*Required work*. Pick out and copy each line of the data below that contains the string "CHANNEL". Match it with the same capital and small letters.

*The data*.
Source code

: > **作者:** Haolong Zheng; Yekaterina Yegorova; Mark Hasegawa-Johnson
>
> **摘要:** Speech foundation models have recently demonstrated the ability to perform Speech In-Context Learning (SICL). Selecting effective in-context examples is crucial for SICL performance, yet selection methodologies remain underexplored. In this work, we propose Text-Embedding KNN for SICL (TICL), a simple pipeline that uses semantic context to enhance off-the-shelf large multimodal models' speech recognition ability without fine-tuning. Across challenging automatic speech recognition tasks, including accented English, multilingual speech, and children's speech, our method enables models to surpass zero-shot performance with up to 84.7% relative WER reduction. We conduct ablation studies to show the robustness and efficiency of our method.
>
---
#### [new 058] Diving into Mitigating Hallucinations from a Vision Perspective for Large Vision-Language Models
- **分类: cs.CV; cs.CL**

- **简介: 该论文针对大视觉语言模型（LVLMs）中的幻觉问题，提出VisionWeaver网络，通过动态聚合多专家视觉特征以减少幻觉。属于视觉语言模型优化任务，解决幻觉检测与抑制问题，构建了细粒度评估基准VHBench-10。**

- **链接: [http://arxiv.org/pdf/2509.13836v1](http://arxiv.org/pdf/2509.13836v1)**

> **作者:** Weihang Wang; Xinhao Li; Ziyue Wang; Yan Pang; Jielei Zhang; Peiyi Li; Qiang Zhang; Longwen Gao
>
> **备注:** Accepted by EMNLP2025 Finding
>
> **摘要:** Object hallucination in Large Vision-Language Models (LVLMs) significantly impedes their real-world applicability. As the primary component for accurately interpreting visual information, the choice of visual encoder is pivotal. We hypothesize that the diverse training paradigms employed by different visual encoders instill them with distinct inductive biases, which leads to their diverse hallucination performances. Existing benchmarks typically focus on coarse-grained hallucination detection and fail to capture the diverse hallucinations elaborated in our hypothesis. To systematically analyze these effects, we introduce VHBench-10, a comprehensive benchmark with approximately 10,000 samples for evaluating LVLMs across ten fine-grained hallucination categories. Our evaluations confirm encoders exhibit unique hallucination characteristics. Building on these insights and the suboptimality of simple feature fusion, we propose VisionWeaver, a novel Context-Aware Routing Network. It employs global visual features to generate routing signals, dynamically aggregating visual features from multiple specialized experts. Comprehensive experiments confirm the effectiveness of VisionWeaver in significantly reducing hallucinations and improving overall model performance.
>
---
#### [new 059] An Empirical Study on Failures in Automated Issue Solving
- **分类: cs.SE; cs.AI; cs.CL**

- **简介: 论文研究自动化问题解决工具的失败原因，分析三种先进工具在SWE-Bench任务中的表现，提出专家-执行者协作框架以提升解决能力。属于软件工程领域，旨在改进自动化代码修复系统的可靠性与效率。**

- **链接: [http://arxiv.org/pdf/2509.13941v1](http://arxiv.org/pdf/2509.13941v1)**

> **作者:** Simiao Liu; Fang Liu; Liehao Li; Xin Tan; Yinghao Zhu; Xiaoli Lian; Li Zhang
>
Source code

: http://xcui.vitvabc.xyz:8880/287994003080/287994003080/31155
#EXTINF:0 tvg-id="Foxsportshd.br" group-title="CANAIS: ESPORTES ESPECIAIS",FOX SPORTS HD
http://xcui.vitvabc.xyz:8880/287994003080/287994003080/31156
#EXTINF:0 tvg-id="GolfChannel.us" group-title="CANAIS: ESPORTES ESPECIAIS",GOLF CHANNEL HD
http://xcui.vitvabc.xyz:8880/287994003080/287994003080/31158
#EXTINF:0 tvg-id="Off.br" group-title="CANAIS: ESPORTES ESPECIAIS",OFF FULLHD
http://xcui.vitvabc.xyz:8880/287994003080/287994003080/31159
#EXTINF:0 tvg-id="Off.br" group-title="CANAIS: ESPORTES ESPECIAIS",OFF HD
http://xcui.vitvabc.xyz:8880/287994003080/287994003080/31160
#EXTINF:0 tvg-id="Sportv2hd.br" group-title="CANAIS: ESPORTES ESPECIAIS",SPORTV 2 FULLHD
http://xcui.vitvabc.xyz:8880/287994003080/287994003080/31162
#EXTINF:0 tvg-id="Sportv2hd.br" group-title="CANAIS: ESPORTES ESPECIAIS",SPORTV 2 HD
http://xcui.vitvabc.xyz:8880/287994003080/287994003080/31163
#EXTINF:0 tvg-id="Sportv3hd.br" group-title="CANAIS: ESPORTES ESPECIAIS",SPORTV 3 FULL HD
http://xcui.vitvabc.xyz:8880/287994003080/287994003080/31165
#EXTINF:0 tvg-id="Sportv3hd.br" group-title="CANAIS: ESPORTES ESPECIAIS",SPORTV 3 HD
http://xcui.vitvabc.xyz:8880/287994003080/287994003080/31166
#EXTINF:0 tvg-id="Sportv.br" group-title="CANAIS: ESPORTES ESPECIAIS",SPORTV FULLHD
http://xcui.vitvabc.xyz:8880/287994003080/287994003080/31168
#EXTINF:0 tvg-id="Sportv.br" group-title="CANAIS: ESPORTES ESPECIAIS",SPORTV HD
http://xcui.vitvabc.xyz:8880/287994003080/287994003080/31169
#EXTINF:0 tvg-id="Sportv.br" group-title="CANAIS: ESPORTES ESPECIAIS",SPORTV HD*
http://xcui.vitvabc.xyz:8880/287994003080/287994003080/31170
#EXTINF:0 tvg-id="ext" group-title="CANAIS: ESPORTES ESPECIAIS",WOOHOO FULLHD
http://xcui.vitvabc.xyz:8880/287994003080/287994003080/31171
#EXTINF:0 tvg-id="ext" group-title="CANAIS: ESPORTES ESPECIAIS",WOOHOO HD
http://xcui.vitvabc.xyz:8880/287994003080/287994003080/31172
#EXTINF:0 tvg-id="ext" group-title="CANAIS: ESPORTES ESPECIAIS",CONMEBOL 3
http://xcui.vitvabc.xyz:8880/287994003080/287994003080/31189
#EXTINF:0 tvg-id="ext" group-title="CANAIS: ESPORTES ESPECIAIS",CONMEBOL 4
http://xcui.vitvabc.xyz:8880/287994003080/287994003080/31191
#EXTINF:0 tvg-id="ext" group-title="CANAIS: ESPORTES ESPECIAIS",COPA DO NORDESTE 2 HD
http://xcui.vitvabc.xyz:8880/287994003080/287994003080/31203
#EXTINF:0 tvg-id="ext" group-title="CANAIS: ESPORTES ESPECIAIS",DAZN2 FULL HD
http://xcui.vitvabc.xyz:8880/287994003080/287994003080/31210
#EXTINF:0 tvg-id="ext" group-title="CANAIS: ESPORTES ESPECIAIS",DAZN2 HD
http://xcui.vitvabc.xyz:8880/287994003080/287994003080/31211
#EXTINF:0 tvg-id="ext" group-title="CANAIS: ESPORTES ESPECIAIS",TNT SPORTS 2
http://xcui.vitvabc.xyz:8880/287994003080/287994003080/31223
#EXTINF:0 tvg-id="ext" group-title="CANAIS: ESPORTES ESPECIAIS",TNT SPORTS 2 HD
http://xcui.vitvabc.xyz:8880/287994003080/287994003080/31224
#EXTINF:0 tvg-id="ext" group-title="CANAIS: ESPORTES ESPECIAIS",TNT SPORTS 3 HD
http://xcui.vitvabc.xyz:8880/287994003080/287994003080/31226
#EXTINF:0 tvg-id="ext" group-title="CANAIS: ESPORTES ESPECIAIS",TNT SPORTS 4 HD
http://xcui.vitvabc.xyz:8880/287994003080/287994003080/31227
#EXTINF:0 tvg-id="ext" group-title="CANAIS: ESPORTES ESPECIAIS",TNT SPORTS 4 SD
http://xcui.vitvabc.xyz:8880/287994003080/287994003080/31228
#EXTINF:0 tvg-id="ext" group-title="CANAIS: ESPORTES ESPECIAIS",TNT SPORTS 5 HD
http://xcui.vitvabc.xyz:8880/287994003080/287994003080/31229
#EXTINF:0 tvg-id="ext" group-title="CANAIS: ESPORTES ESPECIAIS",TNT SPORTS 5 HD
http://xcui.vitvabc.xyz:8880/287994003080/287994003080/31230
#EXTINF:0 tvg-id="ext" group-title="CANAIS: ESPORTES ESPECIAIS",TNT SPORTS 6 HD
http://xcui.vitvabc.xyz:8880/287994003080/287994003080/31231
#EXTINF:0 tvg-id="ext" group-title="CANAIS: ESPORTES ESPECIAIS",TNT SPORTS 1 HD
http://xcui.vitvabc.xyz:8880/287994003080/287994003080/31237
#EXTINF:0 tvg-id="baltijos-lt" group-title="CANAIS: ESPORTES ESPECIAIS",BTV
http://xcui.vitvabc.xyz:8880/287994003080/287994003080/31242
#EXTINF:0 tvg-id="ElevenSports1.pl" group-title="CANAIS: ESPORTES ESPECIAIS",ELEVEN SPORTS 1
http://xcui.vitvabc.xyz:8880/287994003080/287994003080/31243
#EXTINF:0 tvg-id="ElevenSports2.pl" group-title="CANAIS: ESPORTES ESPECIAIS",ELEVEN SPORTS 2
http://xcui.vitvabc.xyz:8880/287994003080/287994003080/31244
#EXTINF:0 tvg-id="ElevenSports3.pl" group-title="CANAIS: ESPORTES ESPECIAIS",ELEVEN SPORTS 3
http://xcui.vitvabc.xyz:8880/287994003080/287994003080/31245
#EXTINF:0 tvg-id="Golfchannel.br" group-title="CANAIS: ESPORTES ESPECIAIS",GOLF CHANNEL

*The answer*.
#EXTINF:0 tvg-id="GolfChannel.us" group-title="CANAIS: ESPORTES ESPECIAIS",GOLF CHANNEL HD
#EXTINF:0 tvg-id="Golfchannel.br" group-title="CANAIS: ESPORTES ESPECIAIS",GOLF CHANNEL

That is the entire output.